• Requirement
Which lines below fall between the one containing "多台机器的需求，节省了空间和成本。例如，一些机器可以" and the one containing "demuestran que correr descalzo es"? Repeat them exactly, counting both of those lines, and add nothing else.

• Supplied material

——————

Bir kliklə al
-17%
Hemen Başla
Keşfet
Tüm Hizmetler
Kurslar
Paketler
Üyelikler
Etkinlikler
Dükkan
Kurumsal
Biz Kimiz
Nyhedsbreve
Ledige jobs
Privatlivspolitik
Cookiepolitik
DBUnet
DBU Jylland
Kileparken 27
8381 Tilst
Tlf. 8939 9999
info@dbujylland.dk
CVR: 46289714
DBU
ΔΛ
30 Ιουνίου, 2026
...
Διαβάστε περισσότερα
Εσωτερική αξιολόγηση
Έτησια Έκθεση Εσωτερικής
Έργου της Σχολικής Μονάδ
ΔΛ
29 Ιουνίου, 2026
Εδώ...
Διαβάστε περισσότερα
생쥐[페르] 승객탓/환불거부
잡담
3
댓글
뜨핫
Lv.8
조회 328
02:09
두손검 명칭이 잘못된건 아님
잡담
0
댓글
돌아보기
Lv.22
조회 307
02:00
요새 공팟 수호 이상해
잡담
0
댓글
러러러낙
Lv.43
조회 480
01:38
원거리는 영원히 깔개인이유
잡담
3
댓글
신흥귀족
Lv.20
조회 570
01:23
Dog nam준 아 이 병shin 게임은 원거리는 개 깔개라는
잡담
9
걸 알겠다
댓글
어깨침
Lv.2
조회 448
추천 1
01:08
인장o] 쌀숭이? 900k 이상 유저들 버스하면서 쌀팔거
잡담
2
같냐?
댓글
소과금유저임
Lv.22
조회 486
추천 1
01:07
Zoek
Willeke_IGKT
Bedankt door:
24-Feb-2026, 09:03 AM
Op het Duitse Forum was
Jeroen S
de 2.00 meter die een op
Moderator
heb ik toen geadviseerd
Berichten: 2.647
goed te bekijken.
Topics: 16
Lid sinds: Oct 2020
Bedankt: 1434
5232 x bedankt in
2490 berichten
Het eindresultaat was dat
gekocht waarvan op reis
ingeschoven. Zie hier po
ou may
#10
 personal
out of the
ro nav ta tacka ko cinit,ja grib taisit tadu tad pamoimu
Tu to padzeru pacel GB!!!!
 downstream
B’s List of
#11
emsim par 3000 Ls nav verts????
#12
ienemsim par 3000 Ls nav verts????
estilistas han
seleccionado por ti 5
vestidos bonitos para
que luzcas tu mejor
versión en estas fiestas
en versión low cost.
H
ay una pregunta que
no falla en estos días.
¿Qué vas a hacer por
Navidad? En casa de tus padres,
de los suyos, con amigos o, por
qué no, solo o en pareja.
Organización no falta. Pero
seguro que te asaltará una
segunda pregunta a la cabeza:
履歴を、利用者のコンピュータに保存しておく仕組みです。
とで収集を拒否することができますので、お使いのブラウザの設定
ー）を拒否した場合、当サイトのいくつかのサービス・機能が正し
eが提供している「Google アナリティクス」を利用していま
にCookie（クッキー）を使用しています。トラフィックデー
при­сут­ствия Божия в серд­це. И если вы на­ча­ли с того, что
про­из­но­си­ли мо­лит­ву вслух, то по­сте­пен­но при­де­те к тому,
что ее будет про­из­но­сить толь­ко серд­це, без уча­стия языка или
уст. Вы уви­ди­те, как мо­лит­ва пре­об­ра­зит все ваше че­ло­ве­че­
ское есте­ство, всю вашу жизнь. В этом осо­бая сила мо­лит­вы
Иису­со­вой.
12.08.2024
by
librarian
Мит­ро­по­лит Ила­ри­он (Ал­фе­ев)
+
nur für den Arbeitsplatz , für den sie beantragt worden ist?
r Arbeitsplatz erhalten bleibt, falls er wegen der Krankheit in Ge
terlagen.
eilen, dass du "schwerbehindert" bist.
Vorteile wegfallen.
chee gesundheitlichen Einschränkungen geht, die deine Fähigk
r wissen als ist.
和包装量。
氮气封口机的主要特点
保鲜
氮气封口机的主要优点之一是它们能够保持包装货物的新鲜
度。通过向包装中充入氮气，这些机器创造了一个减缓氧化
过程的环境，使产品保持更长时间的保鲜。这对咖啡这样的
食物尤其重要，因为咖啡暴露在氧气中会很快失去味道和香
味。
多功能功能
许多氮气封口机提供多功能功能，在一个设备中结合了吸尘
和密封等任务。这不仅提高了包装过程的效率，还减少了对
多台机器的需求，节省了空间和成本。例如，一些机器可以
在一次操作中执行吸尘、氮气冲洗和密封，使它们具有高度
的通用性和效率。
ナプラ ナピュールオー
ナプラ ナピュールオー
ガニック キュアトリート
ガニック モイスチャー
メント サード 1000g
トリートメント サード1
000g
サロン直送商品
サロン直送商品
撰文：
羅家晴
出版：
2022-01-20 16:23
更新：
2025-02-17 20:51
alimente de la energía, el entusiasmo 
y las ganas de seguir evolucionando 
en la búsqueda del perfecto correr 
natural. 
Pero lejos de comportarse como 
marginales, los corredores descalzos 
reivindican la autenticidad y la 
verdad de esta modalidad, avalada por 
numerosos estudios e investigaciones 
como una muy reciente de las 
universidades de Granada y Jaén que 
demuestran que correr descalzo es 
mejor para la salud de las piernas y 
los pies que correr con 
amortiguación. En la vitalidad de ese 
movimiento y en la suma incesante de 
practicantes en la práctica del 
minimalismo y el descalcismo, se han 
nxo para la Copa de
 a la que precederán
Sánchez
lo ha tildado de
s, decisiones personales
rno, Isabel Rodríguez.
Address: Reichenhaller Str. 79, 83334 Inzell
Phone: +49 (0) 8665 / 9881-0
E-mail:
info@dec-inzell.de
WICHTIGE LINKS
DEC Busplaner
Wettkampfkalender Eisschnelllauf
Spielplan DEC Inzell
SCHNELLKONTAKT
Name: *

——————

• Finished exercise
多台机器的需求，节省了空间和成本。例如，一些机器可以
在一次操作中执行吸尘、氮气冲洗和密封，使它们具有高度
的通用性和效率。
ナプラ ナピュールオー
ナプラ ナピュールオー
ガニック キュアトリート
ガニック モイスチャー
メント サード 1000g
トリートメント サード1
000g
サロン直送商品
サロン直送商品
撰文：
羅家晴
出版：
2022-01-20 16:23
更新：
2025-02-17 20:51
alimente de la energía, el entusiasmo 
y las ganas de seguir evolucionando 
en la búsqueda del perfecto correr 
natural. 
Pero lejos de comportarse como 
marginales, los corredores descalzos 
reivindican la autenticidad y la 
verdad de esta modalidad, avalada por 
numerosos estudios e investigaciones 
como una muy reciente de las 
universidades de Granada y Jaén que 
demuestran que correr descalzo es 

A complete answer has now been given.